» **DIRECTIONS FOR THIS TASK**
Below are entries. Copy exactly the lines running from the line that holds "Identify the document elements. Format: label text..." to the line that holds "text [177, 131, 1181, 231]", with both ends included.
***** GIVEN INFORMATION
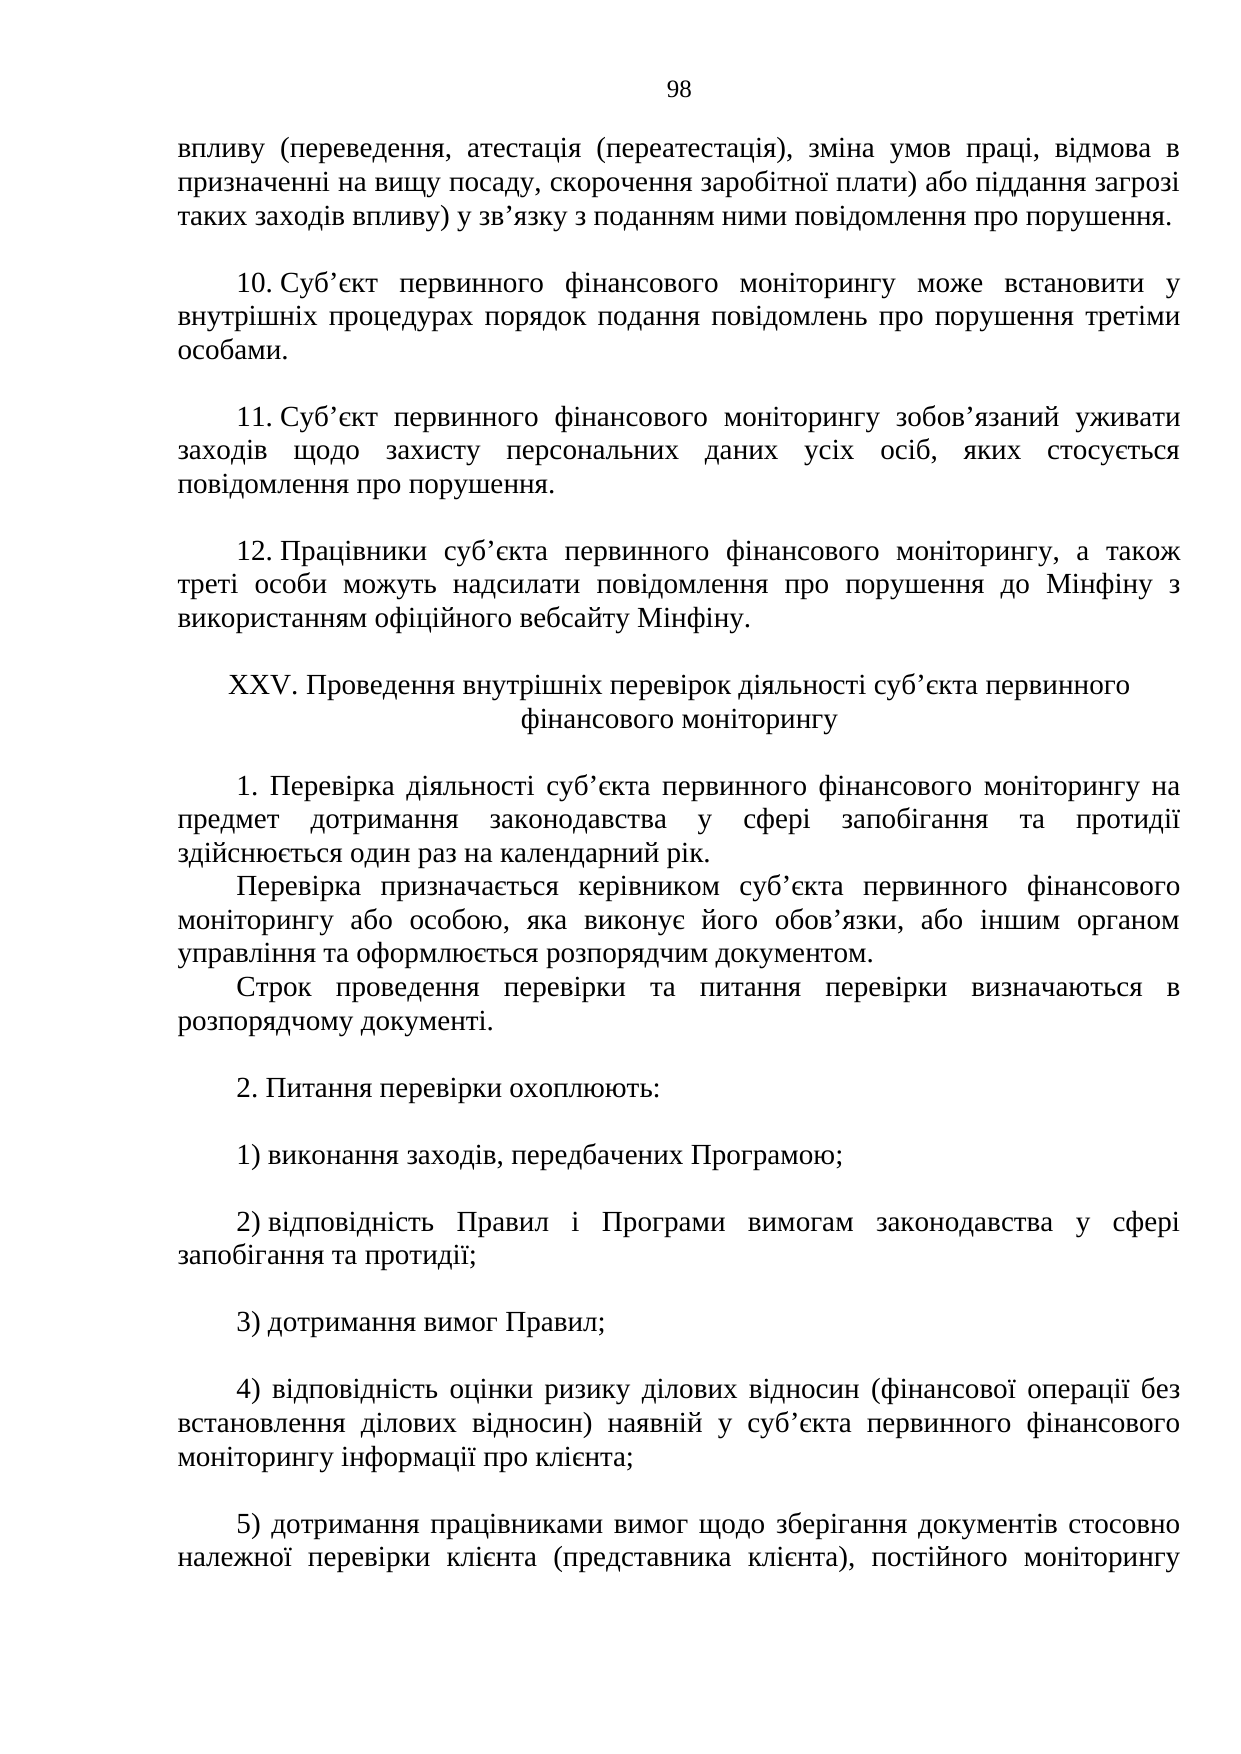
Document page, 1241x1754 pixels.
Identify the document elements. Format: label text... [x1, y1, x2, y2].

text 3) дотримання вимог Правил; [177, 1304, 1181, 1338]
text 1) виконання заходів, передбачених Програмою; [177, 1137, 1181, 1170]
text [177, 131, 1181, 231]
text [177, 1506, 1181, 1573]
text Строк проведення перевірки та питання перевірки визначаються в розпорядчому документі. [177, 969, 1181, 1036]
text 10. Суб’єкт первинного фінансового моніторингу може встановити у внутрішніх процедурах порядок подання повідомлень про порушення третіми особами. [177, 265, 1181, 365]
text 1. Перевірка діяльності суб’єкта первинного фінансового моніторингу на предмет дотримання законодавства у сфері запобігання та протидії здійснюється один раз на календарний рік. [177, 768, 1181, 868]
text 4) відповідність оцінки ризику ділових відносин (фінансової операції без встановлення ділових відносин) наявній у суб’єкта первинного фінансового моніторингу інформації про клієнта; [177, 1372, 1181, 1472]
text 2) відповідність Правил і Програми вимогам законодавства у сфері запобігання та протидії; [177, 1204, 1181, 1271]
text Перевірка призначається керівником суб’єкта первинного фінансового моніторингу або особою, яка виконує його обов’язки, або іншим органом управління та оформлюється розпорядчим документом. [177, 868, 1181, 969]
text 11. Суб’єкт первинного фінансового моніторингу зобов’язаний уживати заходів щодо захисту персональних даних усіх осіб, яких стосується повідомлення про порушення. [177, 399, 1181, 499]
text 2. Питання перевірки охоплюють: [177, 1070, 1181, 1103]
text XXV. Проведення внутрішніх перевірок діяльності суб’єкта первинного фінансового моніторингу [177, 667, 1181, 734]
text 12. Працівники суб’єкта первинного фінансового моніторингу, а також треті особи можуть надсилати повідомлення про порушення до Мінфіну з використанням офіційного вебсайту Мінфіну. [177, 533, 1181, 634]
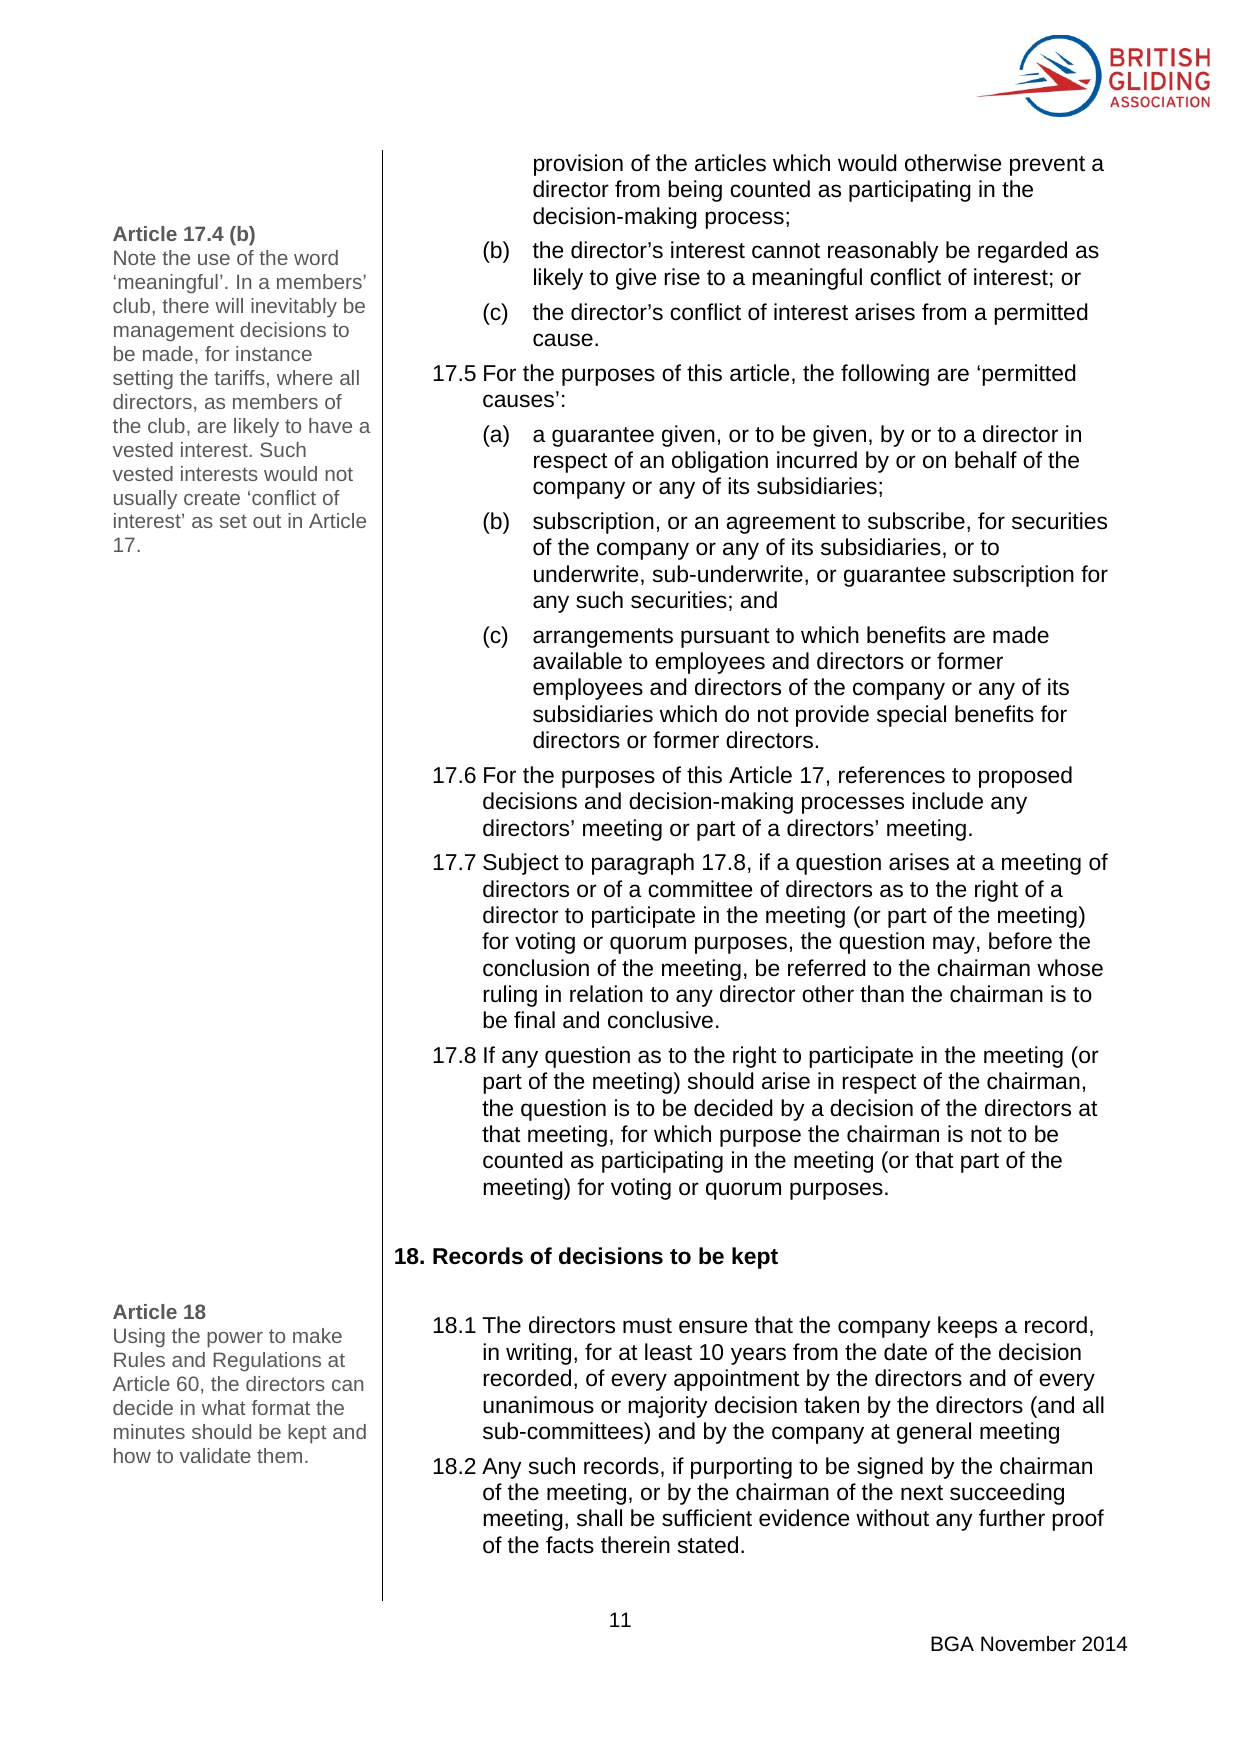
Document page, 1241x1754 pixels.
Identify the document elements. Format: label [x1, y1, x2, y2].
**********
» **TASK RESULT**
Identify the document elements. Format: label text... [x1, y1, x2, y2].

text 3) дотримання вимог Правил; [177, 1304, 1181, 1338]
text 1) виконання заходів, передбачених Програмою; [177, 1137, 1181, 1170]
text [177, 131, 1181, 231]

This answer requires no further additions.